Several high-profile companies failed to respond to HRC's invitation to be rated, the group said. They include Pottery Barn and West Elm, each part of Williams-Sonoma (WSM); Bed Bath & Beyond (BBBY); Tyson Foods (TSN); News Corp. (NWS), owner of Fox News and HarperCollins Publishers; and several others.

The annual survey examines more than 30 specific policies and practices governing lesbian, gay, bisexual and transgender employees, including nondiscrimination protection and training in domestic partnership, legal dependent benefits, gender transition guidelines and LGBT employee resource groups.

Among highlights of this year's survey, HRC noted the following:

  • Corporate America protects LGBT workers from discrimination and provides benefits in ways that the government doesn't. While only 29% of the U.S. population lives in states with statewide non-discrimination statutes that specify sexual orientation and gender identity, 99% of Corporate Equality Index-rated companies include sexual orientation and 76% include sexual orientation and gender identity in their non-discrimination policies. In 2002, only 5% of companies included gender identity among their non-discrimination policies.

  • In 2004, only 3% of Corporate Equality Index-rated companies addressed transgender health with limited benefit offerings.
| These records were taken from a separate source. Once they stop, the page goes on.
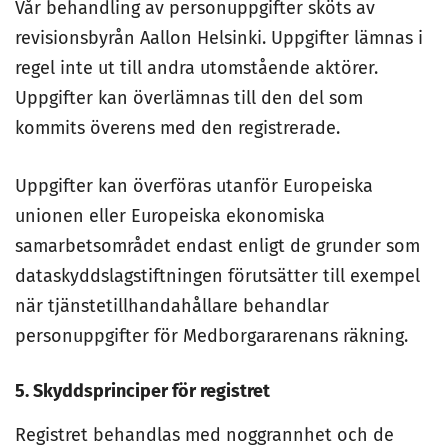
Vår behandling av personuppgifter sköts av
revisionsbyrån Aallon Helsinki. Uppgifter lämnas i
regel inte ut till andra utomstående aktörer.
Uppgifter kan överlämnas till den del som
kommits överens med den registrerade.
Uppgifter kan överföras utanför Europeiska
unionen eller Europeiska ekonomiska
samarbetsområdet endast enligt de grunder som
dataskyddslagstiftningen förutsätter till exempel
när tjänstetillhandahållare behandlar
personuppgifter för Medborgararenans räkning.
5. Skyddsprinciper för registret
Registret behandlas med noggrannhet och de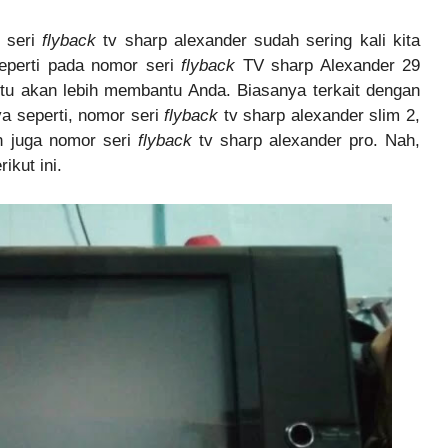
r seri
flyback
tv sharp alexander sudah sering kali kita
seperti pada nomor seri
flyback
TV sharp Alexander 29
ntu akan lebih membantu Anda. Biasanya terkait dengan
a seperti, nomor seri
flyback
tv sharp alexander slim 2,
n juga nomor seri
flyback
tv sharp alexander pro. Nah,
ikut ini.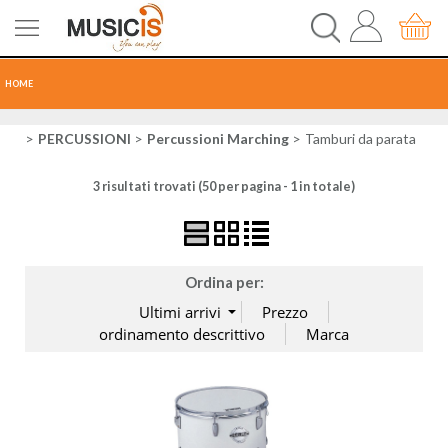
HOME
CHITARRE
PERCUSSIONI
Percussioni Marching
Tamburi da parata
3 risultati trovati (50 per pagina - 1 in totale)
TASTI
PERCUSSIONI
Ordina per:
RECORDING
AUDIO-LUCI
ORCHESTRA
SPARTITI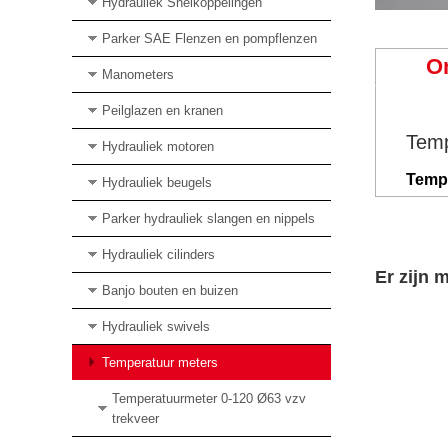
Hydrauliek Snelkoppelingen
Parker SAE Flenzen en pompflenzen
O
Manometers
Peilglazen en kranen
Temp
Hydrauliek motoren
Tempe
Hydrauliek beugels
Parker hydrauliek slangen en nippels
Hydrauliek cilinders
Er zijn 
Banjo bouten en buizen
Hydrauliek swivels
Temperatuur meters
Temperatuurmeter 0-120 Ø63 vzv
trekveer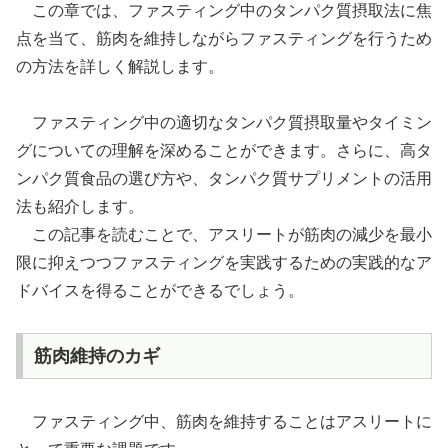
この章では、ファスティング中のタンパク質摂取法に焦
点を当て、筋肉を維持しながらファスティングを行うため
の方法を詳しく解説します。
ファスティング中の適切なタンパク質摂取量やタイミン
グについての理解を深めることができます。さらに、高タ
ンパク質食品の選び方や、タンパク質サプリメントの活用
法も紹介します。
この記事を読むことで、アスリートが筋肉の減少を最小
限に抑えつつファスティングを実践するための実践的なア
ドバイスを得ることができるでしょう。
筋肉維持のカギ
ファスティング中、筋肉を維持することはアスリートに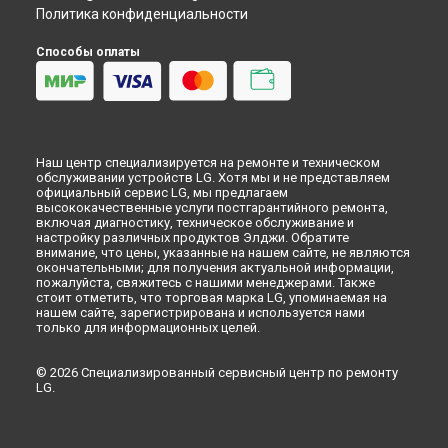
Политика конфиденциальности
Способы оплаты
Наш центр специализируется на ремонте и техническом
обслуживании устройств LG. Хотя мы и не представляем
официальный сервис LG, мы предлагаем
высококачественные услуги постгарантийного ремонта,
включая диагностику, техническое обслуживание и
настройку различных продуктов Элджи. Обратите
внимание, что цены, указанные на нашем сайте, не являются
окончательными; для получения актуальной информации,
пожалуйста, свяжитесь с нашими менеджерами. Также
стоит отметить, что торговая марка LG, упоминаемая на
нашем сайте, зарегистрирована и используется нами
только для информационных целей.
© 2026 Специализированный сервисный центр по ремонту
LG.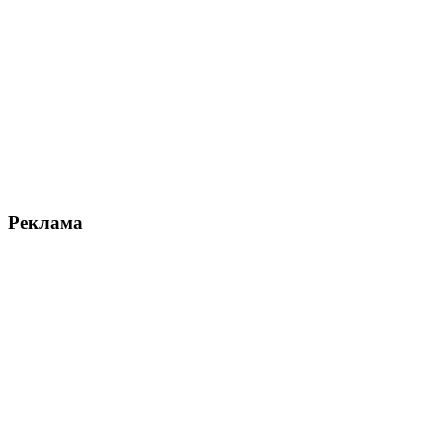
Реклама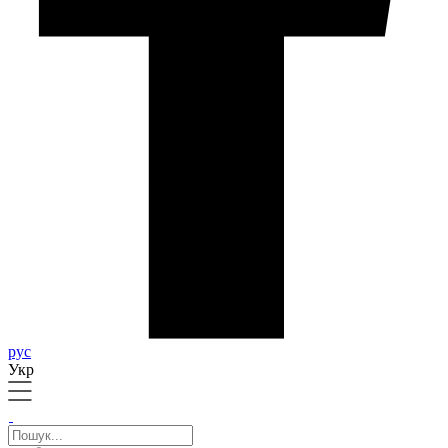
рус
Укр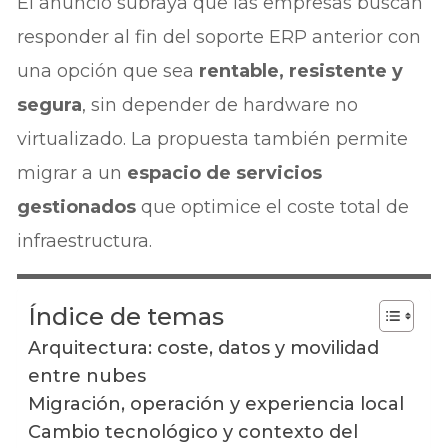
El anuncio subraya que las empresas buscan
responder al fin del soporte ERP anterior con
una opción que sea
rentable, resistente y
segura
, sin depender de hardware no
virtualizado. La propuesta también permite
migrar a un
espacio de servicios
gestionados
que optimice el coste total de
infraestructura.
Índice de temas
Arquitectura: coste, datos y movilidad
entre nubes
Migración, operación y experiencia local
Cambio tecnológico y contexto del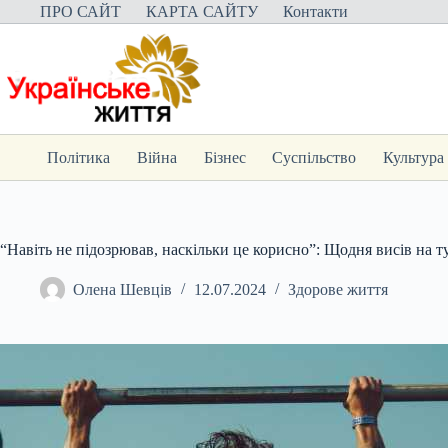
Перейти
ПРО САЙТ
КАРТА САЙТУ
Контакти
до
вмісту
Політика
Війна
Бізнес
Суспільство
Культура
“Навіть не підозрював, наскільки це корисно”: Щодня висів на 
Олена Шевців
12.07.2024
Здорове життя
Today, 79% of rated companies provide this limited coverage and 85 companies specifically offer at least one health care plan option to all employees that covers many medically necessary transition-related treatment including hormone therapies and sexual affirmation surgeries.

  • In 2002, 70% of Corporate Equality Index-rated companies provided domestic partnership health-care benefits. Today, 95% of rated companies provide that coverage.